What you need to do »
If a line in the listing below contains the word "source", count it, then please give only the number of such lines.
Task input Block Start
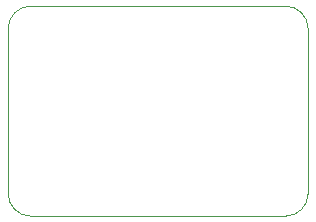
<source format=gm1>
%TF.GenerationSoftware,KiCad,Pcbnew,(6.0.10)*%
%TF.CreationDate,2023-01-14T14:38:52-05:00*%
%TF.ProjectId,AS5600-Breakout,41533536-3030-42d4-9272-65616b6f7574,rev?*%
%TF.SameCoordinates,Original*%
%TF.FileFunction,Profile,NP*%
%FSLAX46Y46*%
G04 Gerber Fmt 4.6, Leading zero omitted, Abs format (unit mm)*
G04 Created by KiCad (PCBNEW (6.0.10)) date 2023-01-14 14:38:52*
%MOMM*%
%LPD*%
G01*
G04 APERTURE LIST*
%TA.AperFunction,Profile*%
%ADD10C,0.100000*%
%TD*%
G04 APERTURE END LIST*
D10*
X135255000Y-93980000D02*
G75*
G03*
X137160000Y-92075000I0J1905000D01*
G01*
X111760000Y-92075000D02*
G75*
G03*
X113665000Y-93980000I1905000J0D01*
G01*
X137160000Y-78105000D02*
X137160000Y-92075000D01*
X137160000Y-78105000D02*
G75*
G03*
X135255000Y-76200000I-1905000J0D01*
G01*
X113665000Y-76200000D02*
X135255000Y-76200000D01*
X135255000Y-93980000D02*
X113665000Y-93980000D01*
X111760000Y-92075000D02*
X111760000Y-78105000D01*
X113665000Y-76200000D02*
G75*
G03*
X111760000Y-78105000I0J-1905000D01*
G01*
M02*

</source>
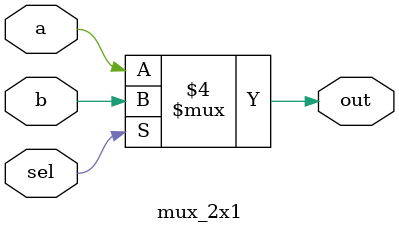
<source format=v>
`timescale 1ns / 1ps


module mux_2x1(input a, input b, input sel, output reg out); 
    always@(*) begin
        if (!sel) out = a;
        else out = b;
    end
endmodule

</source>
Task input Block End
Result of this task »
4